Querem a prova de que o presidente do Supremo Tribunal Federal – STF fala verdades? A indignação que desperta no meio político. Sua excelência é um exemplo de superação das dificuldades, oriundo de berço humilde, tendo vencido na vida exclusivamente pelo estudo, pela inteligência, pelo mérito, enfim. E tal característica desperta a ira dos que se locupletam no poder público, dos que se tornam miliardários tendo como único talento o dom de iludir, de dissimular, de enganar a plebe rude.
O nobre jurisconsulto e seu martelinho causou algumas dores lancinantes em mensaleiros, em transportadores de dólares no interior sórdido de cuecas, em finórios ladravazes que fazem da vida pública um portentoso balcão de negócios, nos que querem transformar os exemplares da Constituição Federal em papel higiênico, nos relutantes em aceitar que, em vez dos gabinetes suntuosos da Ilha da Fantasia, lugar de ladrão é na cadeia!
O ministro disse, certa feita, que os partidos são de mentirinha, não há consistência ideológica e programática, segundo ele, até mesmo por falta de interesse dos próprios dirigentes. “Querem o poder pelo poder”, disparou. Ah, pra quê! As hienas fizeram um barulho ensurdecedor. E como a pessoa que tem cecê, mau hálito, chulé não percebe a própria catinga que emana de si mesma, as hienas, bichos vorazes e carniceiros, não sentem o fedor da putrefação que exala de sua natureza necrófaga.

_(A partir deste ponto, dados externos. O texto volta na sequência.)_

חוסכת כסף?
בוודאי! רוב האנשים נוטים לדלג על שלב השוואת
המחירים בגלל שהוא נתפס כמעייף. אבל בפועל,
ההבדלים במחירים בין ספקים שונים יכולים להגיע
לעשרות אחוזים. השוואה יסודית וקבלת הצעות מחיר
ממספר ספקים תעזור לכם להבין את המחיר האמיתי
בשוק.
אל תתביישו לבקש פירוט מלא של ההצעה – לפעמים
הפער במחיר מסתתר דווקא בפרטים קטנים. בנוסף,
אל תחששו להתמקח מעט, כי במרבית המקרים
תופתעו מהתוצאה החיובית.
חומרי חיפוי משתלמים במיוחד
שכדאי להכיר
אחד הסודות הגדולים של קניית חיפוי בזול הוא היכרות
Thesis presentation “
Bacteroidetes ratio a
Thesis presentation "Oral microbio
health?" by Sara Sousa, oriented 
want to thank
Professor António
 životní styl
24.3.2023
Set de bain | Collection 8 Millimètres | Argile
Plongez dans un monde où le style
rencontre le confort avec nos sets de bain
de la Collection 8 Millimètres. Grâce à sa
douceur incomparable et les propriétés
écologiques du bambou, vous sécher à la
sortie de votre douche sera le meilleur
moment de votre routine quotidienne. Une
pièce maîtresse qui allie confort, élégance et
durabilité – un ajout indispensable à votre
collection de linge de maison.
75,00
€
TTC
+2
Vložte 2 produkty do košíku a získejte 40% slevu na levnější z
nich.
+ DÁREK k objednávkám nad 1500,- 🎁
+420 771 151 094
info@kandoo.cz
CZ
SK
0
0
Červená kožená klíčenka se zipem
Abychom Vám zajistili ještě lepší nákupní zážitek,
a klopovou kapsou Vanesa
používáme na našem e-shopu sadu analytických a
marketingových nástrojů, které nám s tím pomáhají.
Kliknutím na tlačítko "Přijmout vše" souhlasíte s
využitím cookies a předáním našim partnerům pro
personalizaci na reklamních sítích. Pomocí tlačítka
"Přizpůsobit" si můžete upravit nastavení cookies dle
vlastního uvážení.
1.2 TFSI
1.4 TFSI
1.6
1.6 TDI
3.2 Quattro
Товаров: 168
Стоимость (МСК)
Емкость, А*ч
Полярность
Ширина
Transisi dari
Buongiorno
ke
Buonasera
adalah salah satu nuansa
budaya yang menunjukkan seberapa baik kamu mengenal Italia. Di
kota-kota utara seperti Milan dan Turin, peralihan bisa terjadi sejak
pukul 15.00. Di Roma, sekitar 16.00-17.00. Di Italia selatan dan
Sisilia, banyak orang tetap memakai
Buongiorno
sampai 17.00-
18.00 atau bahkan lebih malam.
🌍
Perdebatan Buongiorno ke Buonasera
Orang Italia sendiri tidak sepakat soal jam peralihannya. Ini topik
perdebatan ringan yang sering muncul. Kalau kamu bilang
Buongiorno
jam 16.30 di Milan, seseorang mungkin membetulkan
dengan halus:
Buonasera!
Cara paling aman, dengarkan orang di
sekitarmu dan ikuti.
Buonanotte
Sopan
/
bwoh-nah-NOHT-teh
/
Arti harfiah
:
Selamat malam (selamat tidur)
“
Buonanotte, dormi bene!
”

Mas pelo menos as hienas irracionais são o que são, não escondem sua natureza predatória, ao passo que as racionais se encafurnam na empáfia, na demagogia, fingindo a seriedade e lhaneza de um monge franciscano. Os políticos componentes da nobre ala das exceções — que felizmente existem e mantêm ligado o fio de esperança — deviam se solidarizar com o ministro e virem a público para dizerem, em alto e bom som: “ele está certo; temos de mudar urgentemente essa balbúrdia em que se transformou o sistema político brasileiro.”
Qual ou quê. O silêncio dos bons foi mais barulhento que a balbúrdia dos maus. Aposentando-se precocemente, para uns em razão do sério problema de coluna que o atormenta; para outros, devido a ameaças contra a sua vida e a de seus familiares, ou por ambos os motivos, poucas vozes políticas lamentaram com o vigor da sinceridade desfalque tão insidioso no Poder Judiciário brasileiro.
Triste o povo que precisa de heróis, dizia o dramaturgo Berthold Brecht. E o que dizer quando um dos raros heróis se vê obrigado a botar prematuramente a toga no cabide?